** What you are asked to do **
Excluding pictures, what does the listing below contain from the line with "Reviewer comment on" up to and including the line with "Digitized hematoxylin and", word for word?

** Supplied data **
<<<<
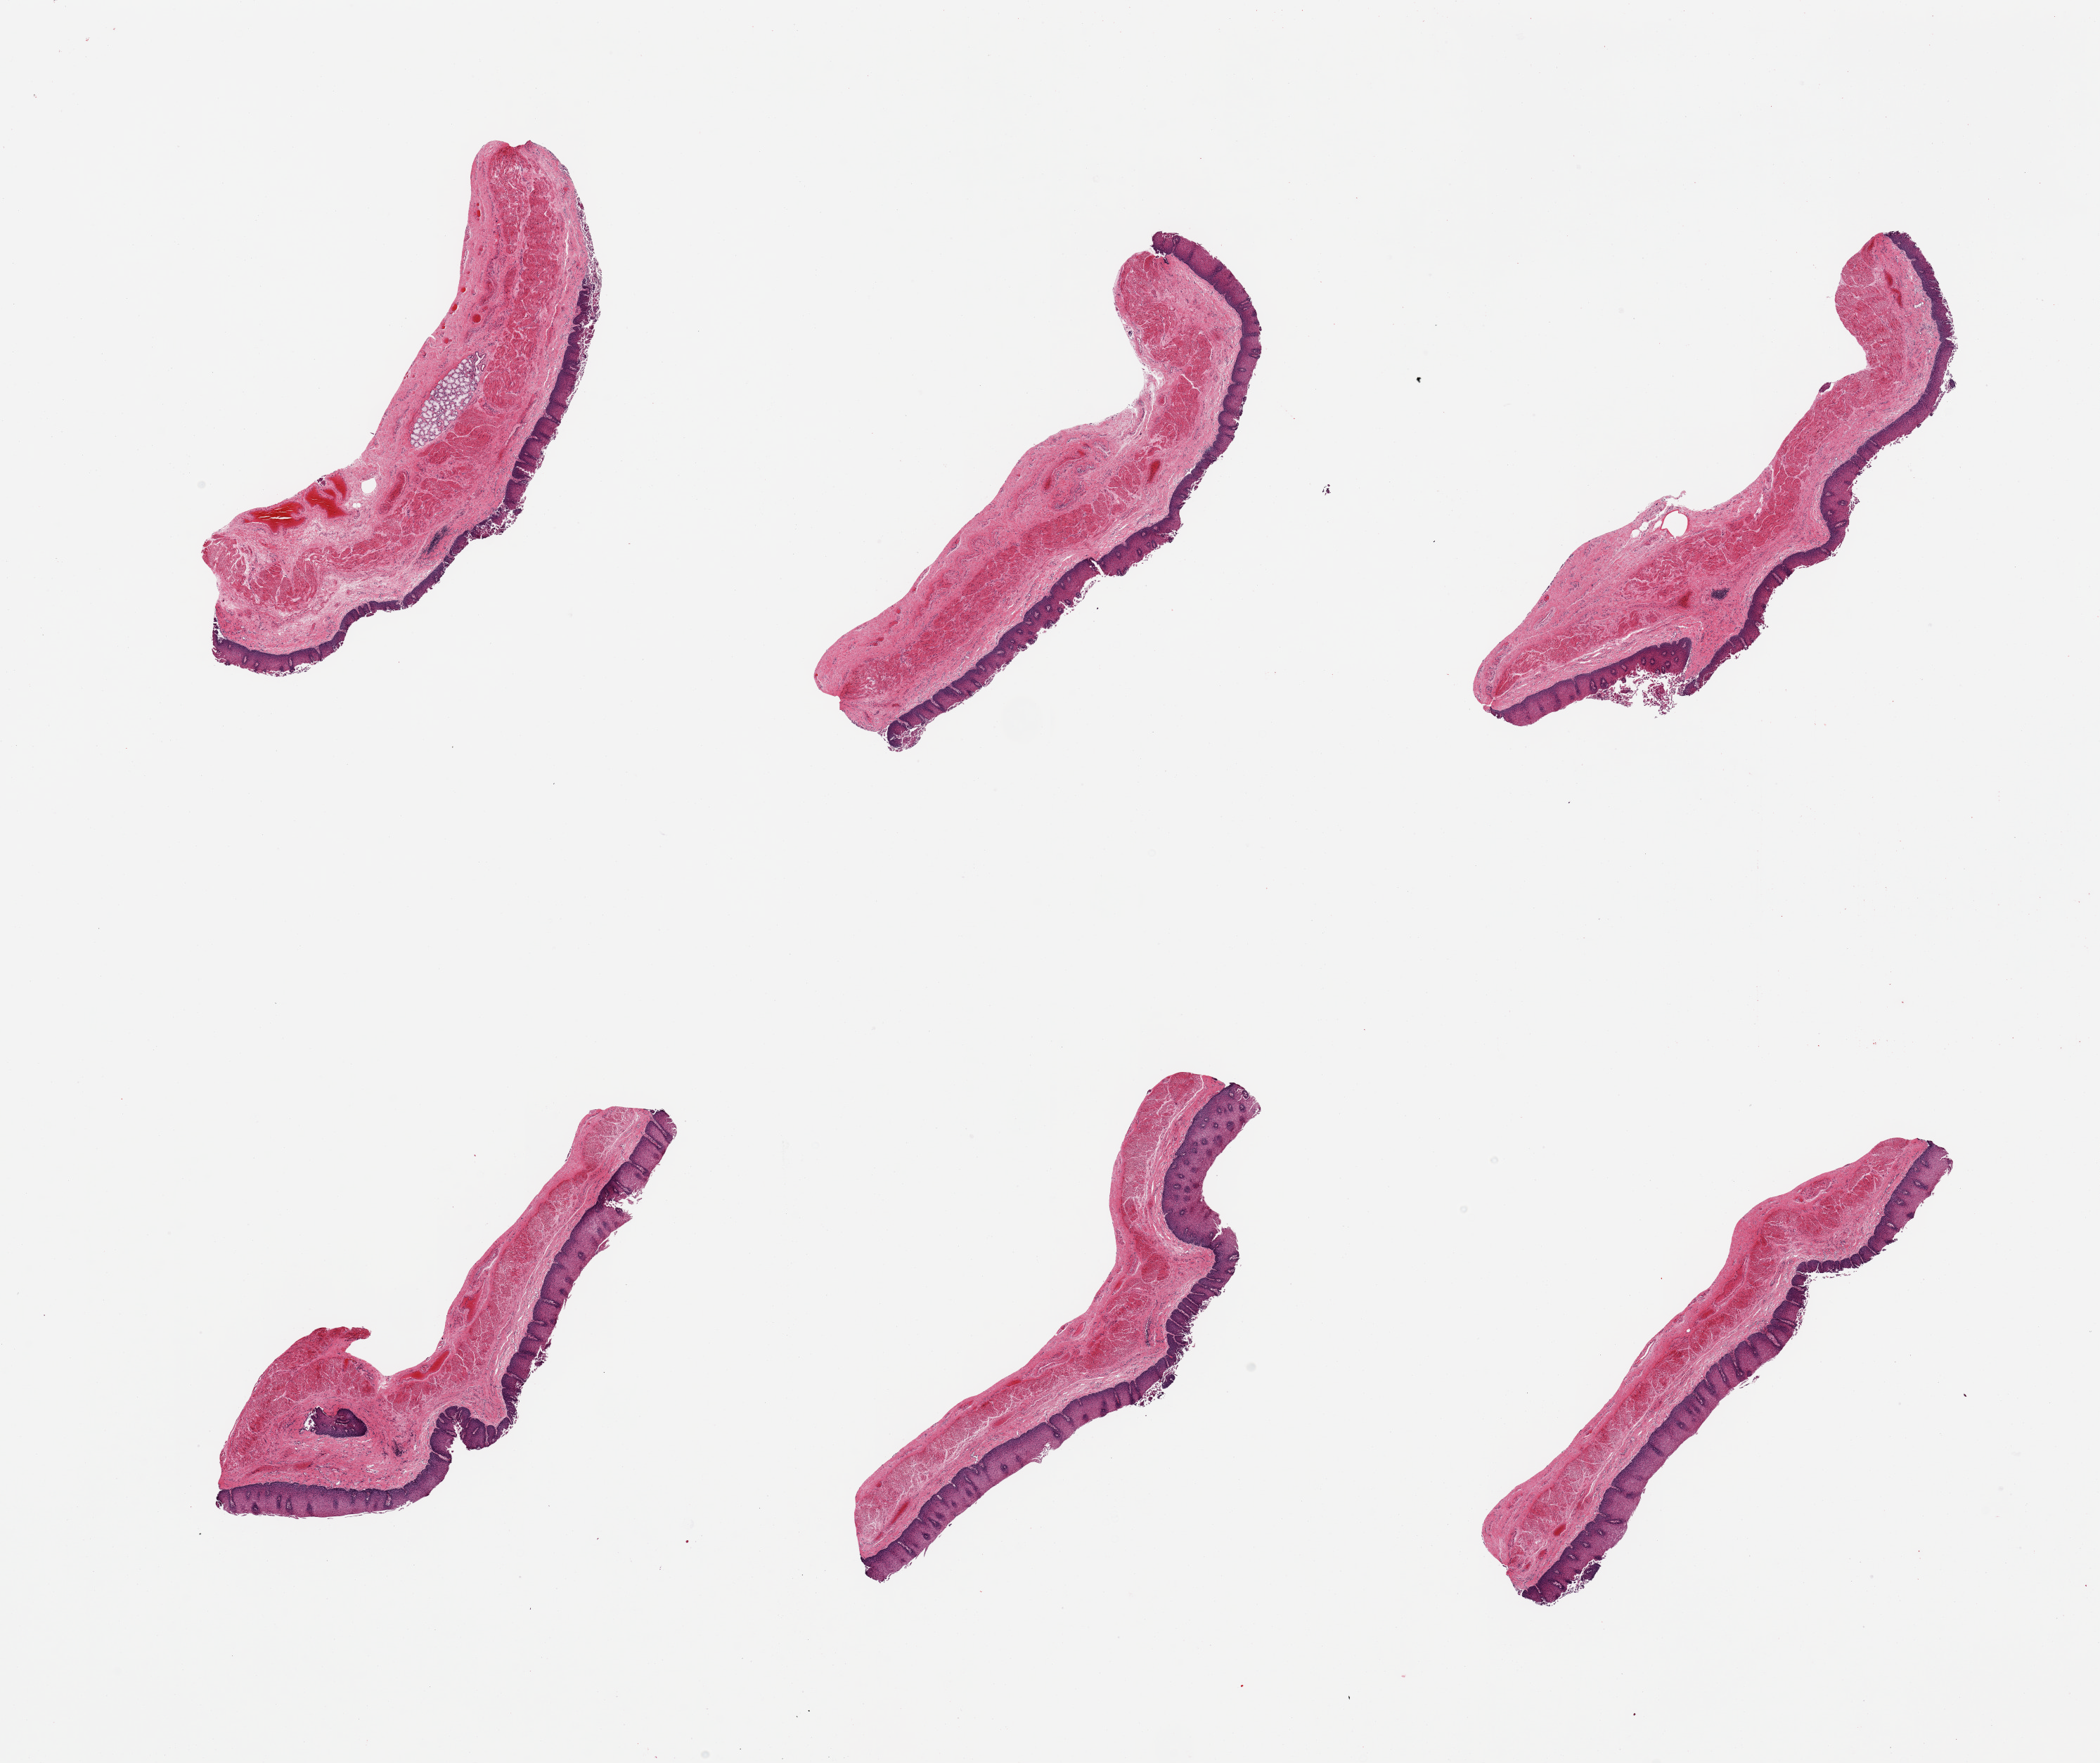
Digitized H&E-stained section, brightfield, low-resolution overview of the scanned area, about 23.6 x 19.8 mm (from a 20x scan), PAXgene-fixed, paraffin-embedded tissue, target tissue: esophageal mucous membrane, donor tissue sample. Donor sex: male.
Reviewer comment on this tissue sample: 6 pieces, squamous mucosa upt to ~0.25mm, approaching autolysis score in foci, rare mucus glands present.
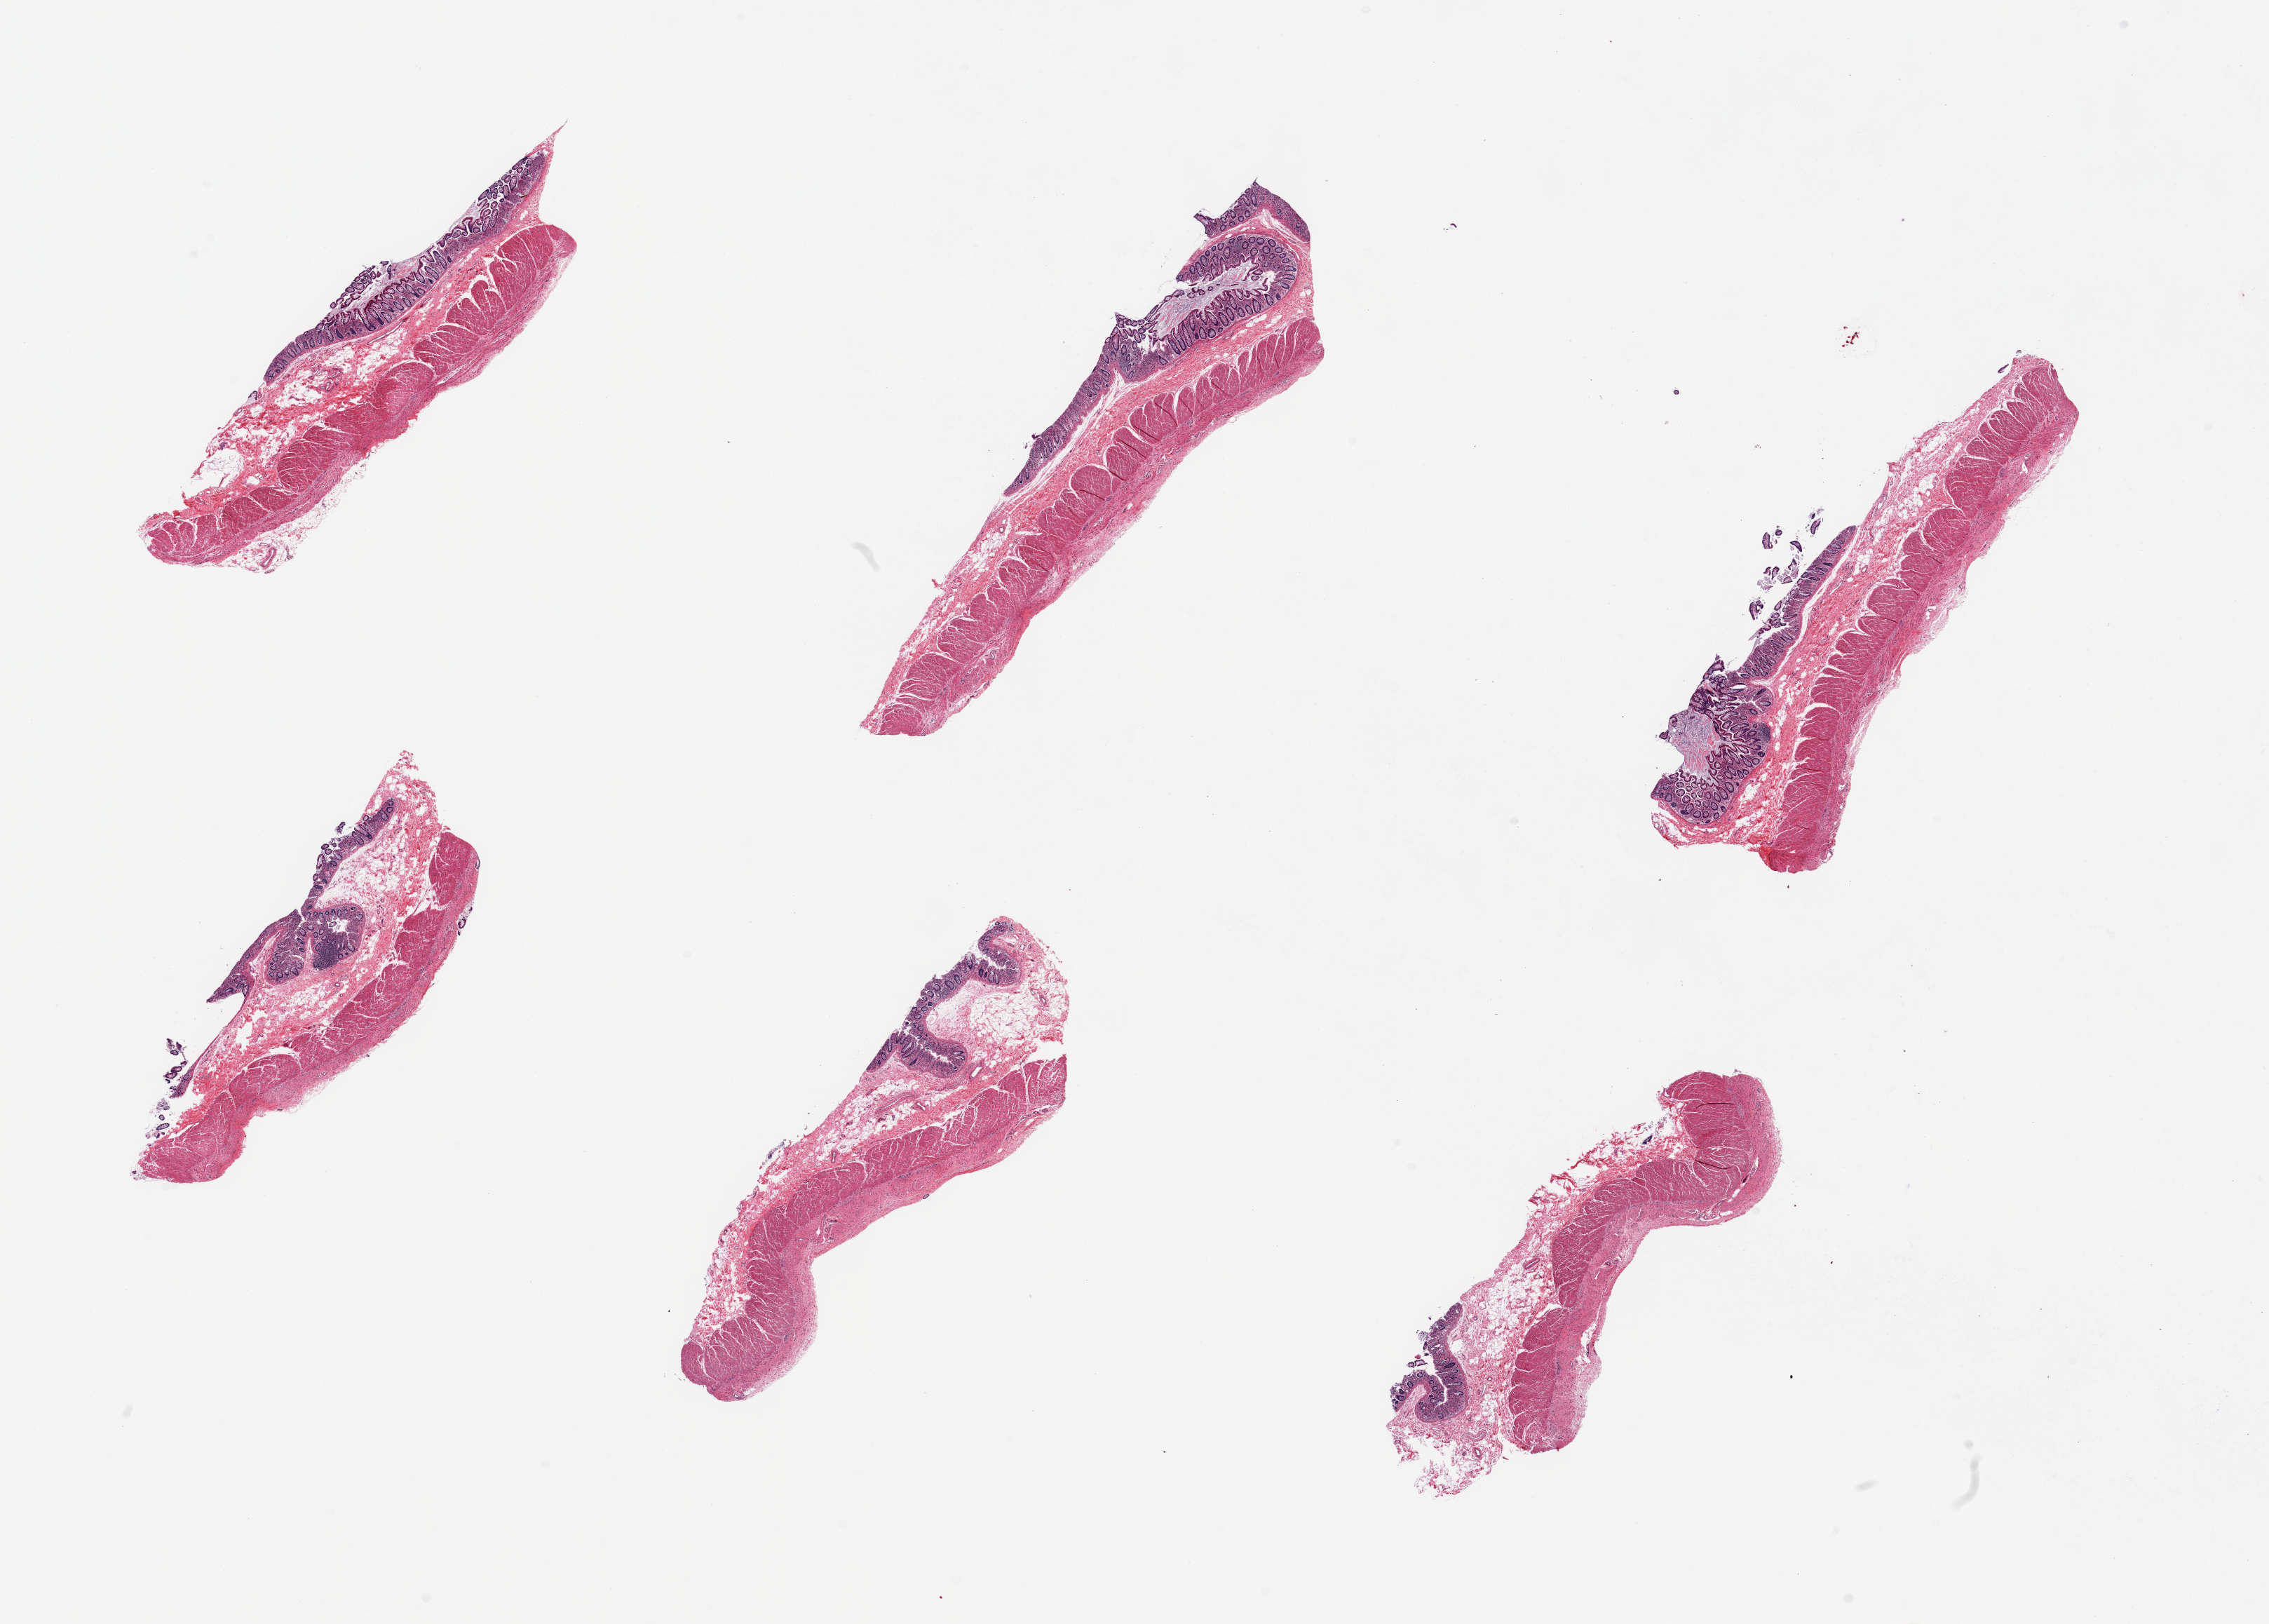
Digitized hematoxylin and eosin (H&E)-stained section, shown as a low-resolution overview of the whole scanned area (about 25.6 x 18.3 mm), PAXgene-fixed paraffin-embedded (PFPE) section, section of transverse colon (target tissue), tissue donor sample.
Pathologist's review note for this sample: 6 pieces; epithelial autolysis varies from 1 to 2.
>>>>
** Task output **
Reviewer comment on this tissue sample: 6 pieces, squamous mucosa upt to ~0.25mm, approaching autolysis score in foci, rare mucus glands present.
Digitized hematoxylin and eosin (H&E)-stained section, shown as a low-resolution overview of the whole scanned area (about 25.6 x 18.3 mm), PAXgene-fixed paraffin-embedded (PFPE) section, section of transverse colon (target tissue), tissue donor sample.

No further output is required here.